- **Requirement**:
Every line that contains the word "GRAVES" should be copied from the records below.

Stored data entries:
= = =

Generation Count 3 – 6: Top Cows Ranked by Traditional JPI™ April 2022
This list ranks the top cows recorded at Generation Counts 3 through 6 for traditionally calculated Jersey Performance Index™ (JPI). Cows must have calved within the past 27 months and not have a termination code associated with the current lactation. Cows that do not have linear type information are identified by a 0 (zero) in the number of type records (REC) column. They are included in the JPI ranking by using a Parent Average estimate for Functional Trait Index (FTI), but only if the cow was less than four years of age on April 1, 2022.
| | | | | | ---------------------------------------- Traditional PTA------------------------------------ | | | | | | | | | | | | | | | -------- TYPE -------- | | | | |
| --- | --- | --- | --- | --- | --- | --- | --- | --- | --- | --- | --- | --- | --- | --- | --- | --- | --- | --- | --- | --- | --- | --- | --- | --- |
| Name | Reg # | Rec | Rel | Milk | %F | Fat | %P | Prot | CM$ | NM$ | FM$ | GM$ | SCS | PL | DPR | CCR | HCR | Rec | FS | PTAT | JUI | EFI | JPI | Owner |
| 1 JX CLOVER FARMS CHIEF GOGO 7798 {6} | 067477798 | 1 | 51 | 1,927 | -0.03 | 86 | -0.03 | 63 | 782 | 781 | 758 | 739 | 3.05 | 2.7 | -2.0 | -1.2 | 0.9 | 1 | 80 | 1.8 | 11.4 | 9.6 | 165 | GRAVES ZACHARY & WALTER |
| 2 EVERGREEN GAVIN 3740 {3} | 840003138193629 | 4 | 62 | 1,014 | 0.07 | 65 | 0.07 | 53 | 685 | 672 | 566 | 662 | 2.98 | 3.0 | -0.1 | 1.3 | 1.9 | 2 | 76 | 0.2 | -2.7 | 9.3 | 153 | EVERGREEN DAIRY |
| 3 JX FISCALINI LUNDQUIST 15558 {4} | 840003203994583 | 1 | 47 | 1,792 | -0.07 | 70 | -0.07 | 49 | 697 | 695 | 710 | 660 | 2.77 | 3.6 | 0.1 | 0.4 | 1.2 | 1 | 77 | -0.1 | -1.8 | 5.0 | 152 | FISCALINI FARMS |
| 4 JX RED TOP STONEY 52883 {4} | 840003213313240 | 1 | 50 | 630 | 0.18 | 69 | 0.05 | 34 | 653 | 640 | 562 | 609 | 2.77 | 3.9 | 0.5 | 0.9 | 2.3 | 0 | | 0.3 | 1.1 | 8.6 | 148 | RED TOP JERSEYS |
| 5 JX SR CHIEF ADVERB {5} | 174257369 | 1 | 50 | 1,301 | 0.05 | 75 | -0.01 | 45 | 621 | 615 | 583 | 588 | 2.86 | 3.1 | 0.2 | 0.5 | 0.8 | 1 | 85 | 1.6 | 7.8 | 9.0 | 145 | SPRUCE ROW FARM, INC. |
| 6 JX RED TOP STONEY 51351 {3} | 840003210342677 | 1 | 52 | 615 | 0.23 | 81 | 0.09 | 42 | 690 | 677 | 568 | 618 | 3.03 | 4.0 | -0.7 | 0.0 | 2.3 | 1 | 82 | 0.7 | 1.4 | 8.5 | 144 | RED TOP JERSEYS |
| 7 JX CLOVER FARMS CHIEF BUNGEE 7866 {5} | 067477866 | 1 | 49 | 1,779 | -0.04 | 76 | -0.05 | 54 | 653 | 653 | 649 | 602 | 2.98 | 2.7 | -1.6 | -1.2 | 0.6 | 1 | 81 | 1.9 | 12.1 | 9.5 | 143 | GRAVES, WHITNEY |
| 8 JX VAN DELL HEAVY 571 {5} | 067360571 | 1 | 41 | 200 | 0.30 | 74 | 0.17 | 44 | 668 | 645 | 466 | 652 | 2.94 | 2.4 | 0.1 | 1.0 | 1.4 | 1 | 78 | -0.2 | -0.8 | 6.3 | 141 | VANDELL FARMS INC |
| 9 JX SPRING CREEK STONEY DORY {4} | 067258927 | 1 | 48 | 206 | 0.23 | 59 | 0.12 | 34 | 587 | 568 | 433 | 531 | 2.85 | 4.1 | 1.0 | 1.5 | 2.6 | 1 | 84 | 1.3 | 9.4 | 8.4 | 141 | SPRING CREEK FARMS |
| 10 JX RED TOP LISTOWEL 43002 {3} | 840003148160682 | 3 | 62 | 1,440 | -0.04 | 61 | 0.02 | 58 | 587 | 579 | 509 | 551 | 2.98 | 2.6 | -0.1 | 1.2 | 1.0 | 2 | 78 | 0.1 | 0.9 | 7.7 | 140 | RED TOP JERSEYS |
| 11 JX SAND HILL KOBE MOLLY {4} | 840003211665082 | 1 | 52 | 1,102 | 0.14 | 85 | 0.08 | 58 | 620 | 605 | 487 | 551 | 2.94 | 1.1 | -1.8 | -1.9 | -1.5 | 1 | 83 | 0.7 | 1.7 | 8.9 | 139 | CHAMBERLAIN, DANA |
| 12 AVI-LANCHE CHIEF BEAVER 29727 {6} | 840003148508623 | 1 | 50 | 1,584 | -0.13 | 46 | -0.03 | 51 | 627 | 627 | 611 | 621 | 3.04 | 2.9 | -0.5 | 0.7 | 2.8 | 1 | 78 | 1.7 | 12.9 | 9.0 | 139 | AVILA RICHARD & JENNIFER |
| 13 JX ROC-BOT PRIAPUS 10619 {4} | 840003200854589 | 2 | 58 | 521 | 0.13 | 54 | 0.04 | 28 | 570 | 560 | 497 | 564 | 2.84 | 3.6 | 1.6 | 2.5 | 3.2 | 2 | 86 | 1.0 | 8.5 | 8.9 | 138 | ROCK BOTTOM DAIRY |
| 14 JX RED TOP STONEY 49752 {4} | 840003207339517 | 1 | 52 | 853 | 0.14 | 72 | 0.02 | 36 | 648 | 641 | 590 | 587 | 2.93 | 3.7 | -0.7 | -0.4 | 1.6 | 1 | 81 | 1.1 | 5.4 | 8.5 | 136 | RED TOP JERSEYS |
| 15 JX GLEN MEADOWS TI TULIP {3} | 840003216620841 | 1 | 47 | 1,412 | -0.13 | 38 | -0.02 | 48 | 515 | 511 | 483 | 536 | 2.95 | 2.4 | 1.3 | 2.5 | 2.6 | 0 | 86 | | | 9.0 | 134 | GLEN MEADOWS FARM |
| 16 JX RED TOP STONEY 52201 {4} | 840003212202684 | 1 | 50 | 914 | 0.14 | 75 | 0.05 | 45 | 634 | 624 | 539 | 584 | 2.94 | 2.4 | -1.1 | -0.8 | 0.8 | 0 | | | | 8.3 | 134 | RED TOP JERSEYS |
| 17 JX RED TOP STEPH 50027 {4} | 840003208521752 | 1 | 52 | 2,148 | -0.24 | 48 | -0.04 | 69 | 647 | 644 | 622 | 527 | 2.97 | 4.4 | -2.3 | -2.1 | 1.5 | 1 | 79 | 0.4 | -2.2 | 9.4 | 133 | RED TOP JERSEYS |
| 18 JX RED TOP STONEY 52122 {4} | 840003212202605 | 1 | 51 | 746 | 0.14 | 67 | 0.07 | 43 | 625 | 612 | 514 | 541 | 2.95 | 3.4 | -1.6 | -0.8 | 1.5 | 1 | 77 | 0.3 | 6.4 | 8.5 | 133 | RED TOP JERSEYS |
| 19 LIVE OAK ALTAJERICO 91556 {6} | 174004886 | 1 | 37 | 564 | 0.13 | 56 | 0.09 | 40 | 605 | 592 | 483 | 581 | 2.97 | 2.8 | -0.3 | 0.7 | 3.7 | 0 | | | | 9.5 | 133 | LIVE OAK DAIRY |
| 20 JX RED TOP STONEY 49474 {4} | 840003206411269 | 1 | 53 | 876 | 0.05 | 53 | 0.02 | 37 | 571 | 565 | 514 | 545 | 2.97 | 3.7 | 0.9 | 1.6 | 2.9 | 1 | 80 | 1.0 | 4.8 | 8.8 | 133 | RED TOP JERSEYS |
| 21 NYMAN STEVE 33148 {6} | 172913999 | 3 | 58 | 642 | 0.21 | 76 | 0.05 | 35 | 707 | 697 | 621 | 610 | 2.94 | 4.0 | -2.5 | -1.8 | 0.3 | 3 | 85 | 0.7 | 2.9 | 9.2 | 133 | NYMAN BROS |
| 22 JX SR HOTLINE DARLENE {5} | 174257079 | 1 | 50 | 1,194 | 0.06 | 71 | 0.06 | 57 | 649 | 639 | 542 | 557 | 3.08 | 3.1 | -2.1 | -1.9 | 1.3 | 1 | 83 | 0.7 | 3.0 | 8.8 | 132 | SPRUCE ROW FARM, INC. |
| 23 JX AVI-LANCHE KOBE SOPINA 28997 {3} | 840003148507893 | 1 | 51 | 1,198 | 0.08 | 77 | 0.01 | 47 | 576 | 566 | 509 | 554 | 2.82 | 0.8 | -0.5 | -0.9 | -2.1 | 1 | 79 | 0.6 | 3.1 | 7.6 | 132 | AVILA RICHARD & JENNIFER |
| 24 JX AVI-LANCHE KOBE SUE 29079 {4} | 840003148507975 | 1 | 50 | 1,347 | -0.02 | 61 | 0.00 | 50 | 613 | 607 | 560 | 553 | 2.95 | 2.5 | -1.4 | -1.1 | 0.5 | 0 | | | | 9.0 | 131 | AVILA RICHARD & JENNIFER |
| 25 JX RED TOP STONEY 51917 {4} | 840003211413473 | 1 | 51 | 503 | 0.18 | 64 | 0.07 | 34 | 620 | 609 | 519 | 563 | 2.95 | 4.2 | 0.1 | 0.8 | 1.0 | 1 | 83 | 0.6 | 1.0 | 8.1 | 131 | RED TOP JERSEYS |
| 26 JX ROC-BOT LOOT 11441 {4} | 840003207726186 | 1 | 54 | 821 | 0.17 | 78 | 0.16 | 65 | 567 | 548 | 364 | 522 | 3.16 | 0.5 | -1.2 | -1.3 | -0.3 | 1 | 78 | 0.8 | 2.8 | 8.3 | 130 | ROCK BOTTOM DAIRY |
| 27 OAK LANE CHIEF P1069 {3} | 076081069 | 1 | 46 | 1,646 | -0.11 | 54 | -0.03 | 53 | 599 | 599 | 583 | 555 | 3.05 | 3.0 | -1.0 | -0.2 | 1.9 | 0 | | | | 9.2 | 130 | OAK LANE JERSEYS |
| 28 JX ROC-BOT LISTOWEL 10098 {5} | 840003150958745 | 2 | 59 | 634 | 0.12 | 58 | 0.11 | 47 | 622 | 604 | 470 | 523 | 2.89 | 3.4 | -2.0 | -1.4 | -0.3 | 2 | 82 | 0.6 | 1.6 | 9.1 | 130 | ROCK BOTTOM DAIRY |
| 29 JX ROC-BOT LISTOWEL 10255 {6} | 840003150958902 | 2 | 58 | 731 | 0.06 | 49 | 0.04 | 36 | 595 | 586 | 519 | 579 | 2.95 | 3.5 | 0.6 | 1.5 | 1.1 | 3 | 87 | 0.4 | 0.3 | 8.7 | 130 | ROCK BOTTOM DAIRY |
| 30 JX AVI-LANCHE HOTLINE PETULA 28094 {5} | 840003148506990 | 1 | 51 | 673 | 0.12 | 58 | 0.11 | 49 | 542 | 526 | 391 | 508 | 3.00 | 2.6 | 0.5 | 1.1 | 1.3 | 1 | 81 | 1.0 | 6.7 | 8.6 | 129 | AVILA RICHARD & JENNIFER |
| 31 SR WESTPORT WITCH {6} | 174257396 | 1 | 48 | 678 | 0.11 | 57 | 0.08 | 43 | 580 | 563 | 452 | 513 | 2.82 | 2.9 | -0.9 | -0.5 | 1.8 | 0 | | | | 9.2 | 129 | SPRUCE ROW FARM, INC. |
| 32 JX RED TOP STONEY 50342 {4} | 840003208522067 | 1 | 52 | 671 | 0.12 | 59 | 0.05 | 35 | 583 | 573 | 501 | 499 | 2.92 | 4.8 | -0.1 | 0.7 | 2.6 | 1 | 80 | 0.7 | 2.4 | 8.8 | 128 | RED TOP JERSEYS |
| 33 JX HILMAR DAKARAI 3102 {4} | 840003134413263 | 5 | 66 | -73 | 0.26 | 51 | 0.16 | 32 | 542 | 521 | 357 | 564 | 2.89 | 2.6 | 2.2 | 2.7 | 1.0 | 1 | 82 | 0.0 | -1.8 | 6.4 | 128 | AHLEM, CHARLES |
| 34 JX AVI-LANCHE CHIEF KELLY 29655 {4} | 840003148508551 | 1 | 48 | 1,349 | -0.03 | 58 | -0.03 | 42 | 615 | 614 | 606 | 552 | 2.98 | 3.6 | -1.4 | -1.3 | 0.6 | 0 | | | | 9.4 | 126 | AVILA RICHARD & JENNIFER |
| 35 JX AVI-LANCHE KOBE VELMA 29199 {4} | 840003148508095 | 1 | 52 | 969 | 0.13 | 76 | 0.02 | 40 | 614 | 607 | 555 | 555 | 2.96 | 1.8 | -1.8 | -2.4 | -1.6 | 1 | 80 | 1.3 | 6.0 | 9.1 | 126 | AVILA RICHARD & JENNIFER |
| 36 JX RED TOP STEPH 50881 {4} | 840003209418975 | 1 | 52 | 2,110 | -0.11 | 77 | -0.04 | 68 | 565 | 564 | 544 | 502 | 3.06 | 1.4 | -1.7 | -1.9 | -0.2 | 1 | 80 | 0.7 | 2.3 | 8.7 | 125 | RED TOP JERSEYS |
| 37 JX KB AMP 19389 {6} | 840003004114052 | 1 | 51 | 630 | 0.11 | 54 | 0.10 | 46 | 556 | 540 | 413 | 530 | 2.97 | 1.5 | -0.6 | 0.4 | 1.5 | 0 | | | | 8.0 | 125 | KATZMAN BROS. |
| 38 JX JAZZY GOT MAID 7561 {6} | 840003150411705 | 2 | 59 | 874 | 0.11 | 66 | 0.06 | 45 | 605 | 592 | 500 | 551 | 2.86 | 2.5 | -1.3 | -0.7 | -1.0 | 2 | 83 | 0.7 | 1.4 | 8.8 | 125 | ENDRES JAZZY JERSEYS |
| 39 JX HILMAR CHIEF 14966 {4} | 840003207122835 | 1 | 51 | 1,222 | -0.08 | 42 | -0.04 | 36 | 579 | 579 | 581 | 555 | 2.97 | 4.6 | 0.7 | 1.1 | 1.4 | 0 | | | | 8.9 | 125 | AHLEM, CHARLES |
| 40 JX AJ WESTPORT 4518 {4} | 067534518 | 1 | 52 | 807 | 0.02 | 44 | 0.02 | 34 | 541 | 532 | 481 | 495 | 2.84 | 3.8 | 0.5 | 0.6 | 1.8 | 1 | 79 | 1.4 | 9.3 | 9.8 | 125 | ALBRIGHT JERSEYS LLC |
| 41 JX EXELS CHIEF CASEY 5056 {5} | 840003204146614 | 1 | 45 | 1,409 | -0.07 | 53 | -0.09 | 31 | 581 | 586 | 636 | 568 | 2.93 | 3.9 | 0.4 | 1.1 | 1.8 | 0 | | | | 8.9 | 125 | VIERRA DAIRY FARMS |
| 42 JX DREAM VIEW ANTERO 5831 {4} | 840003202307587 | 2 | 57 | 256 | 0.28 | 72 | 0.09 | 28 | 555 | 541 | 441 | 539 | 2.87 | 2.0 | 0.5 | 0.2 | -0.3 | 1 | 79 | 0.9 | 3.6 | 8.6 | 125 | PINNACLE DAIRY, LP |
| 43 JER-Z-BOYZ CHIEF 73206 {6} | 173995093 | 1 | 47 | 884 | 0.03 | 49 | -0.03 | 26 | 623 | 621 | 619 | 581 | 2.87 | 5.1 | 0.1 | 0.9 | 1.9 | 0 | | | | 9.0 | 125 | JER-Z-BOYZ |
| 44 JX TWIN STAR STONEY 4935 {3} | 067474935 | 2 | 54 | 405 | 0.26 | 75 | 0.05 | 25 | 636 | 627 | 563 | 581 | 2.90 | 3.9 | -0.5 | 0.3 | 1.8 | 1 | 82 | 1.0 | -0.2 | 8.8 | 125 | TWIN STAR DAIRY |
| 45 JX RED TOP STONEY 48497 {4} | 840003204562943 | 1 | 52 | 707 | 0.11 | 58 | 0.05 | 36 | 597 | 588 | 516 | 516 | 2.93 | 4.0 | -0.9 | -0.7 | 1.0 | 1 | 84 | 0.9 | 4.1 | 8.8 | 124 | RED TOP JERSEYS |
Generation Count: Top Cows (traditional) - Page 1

= = =

- **Response to this task**:
| 1 JX CLOVER FARMS CHIEF GOGO 7798 {6} | 067477798 | 1 | 51 | 1,927 | -0.03 | 86 | -0.03 | 63 | 782 | 781 | 758 | 739 | 3.05 | 2.7 | -2.0 | -1.2 | 0.9 | 1 | 80 | 1.8 | 11.4 | 9.6 | 165 | GRAVES ZACHARY & WALTER |
| 7 JX CLOVER FARMS CHIEF BUNGEE 7866 {5} | 067477866 | 1 | 49 | 1,779 | -0.04 | 76 | -0.05 | 54 | 653 | 653 | 649 | 602 | 2.98 | 2.7 | -1.6 | -1.2 | 0.6 | 1 | 81 | 1.9 | 12.1 | 9.5 | 143 | GRAVES, WHITNEY |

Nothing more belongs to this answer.